UPDATED 11:00 EDT / APRIL 06 2016

NEWS

High-performance woman working on making Spark simple | #WomenInTech

When it comes to dealing with Big Data and open-source platforms, such as Apache Spark, there are still many hurdles to overcome when it comes to simplifying it for the enterprise user. In this week’s SiliconANGLE Women in Tech Wednesday, we shine the spotlight on Holden Karau, principal software engineer of Big Data at IBM and coauthor of Learning Spark: Lightning-Fast Big Data Analysis and High Performance Spark (Early Release, Raw and Unedited).

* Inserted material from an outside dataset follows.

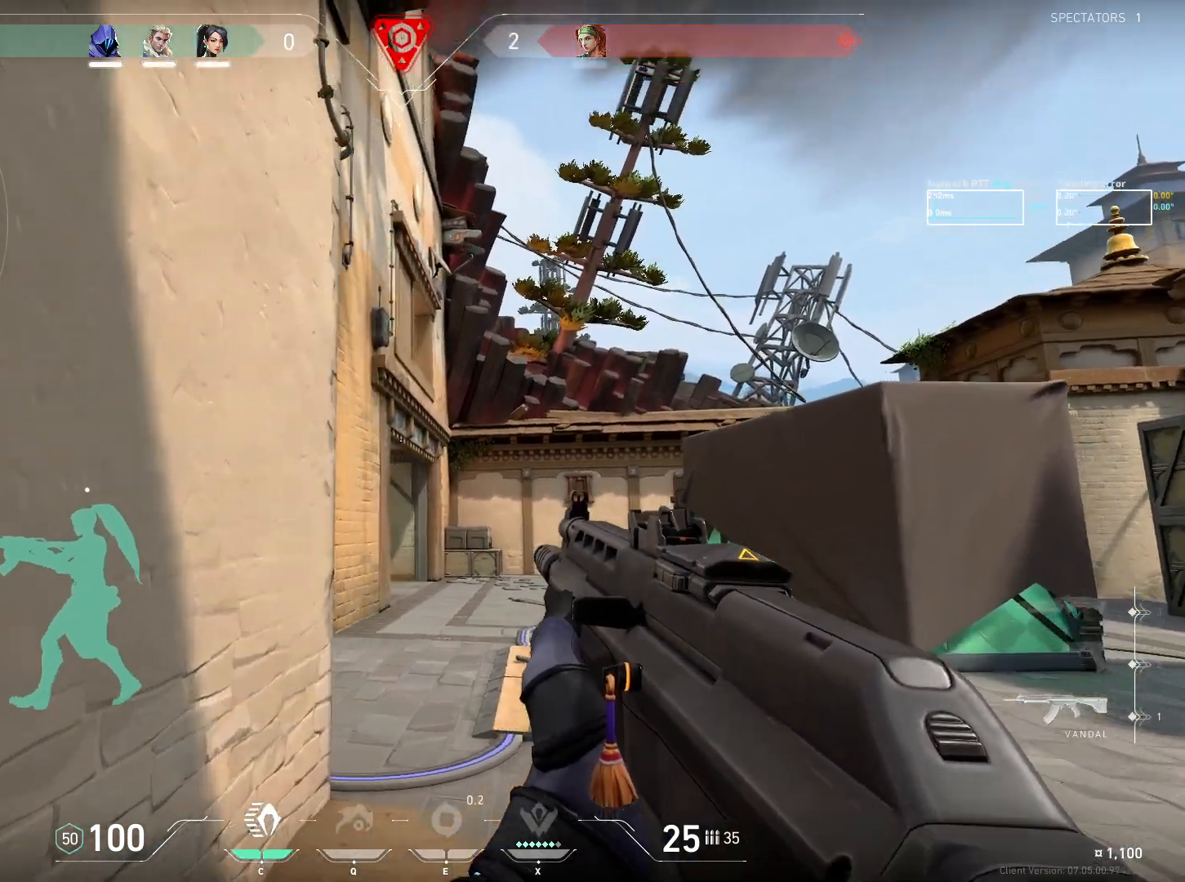
{"keys": [], "mouse": [], "events": []}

Karau, spoke with John Furrier (@furrier) and George Gilbert (@ggilbert41), cohosts of theCUBE, from the SiliconANGLE Media team, at the BigDataSV 2016 event held in in San Jose, California. The interview focused on the future of Spark, Machine Learning and Karau’s newly released book.

The future of Spark

Responding to Furrier, who wanted to know about what’s new with Spark, Karau was excited to discuss the latest edition of Spark that is on the way.

“I think there are a lot of really exciting thing happening with Spark. And the big thing is Spark 2.0 is this year, and that’s what’s really exciting because it is an opportunity to get rid of some of the dead weight, some of the things that have built up … and some of the new exciting things like going from the RDD [Resilient Distributed Datasets] model to the dataset model and allowing people to mix functional and relational queries together really, really easily and bring their expertise together. So maybe the more traditional business analyst can more easily work with Spark and then have that work ‘productionized’ by traditional data engineers.”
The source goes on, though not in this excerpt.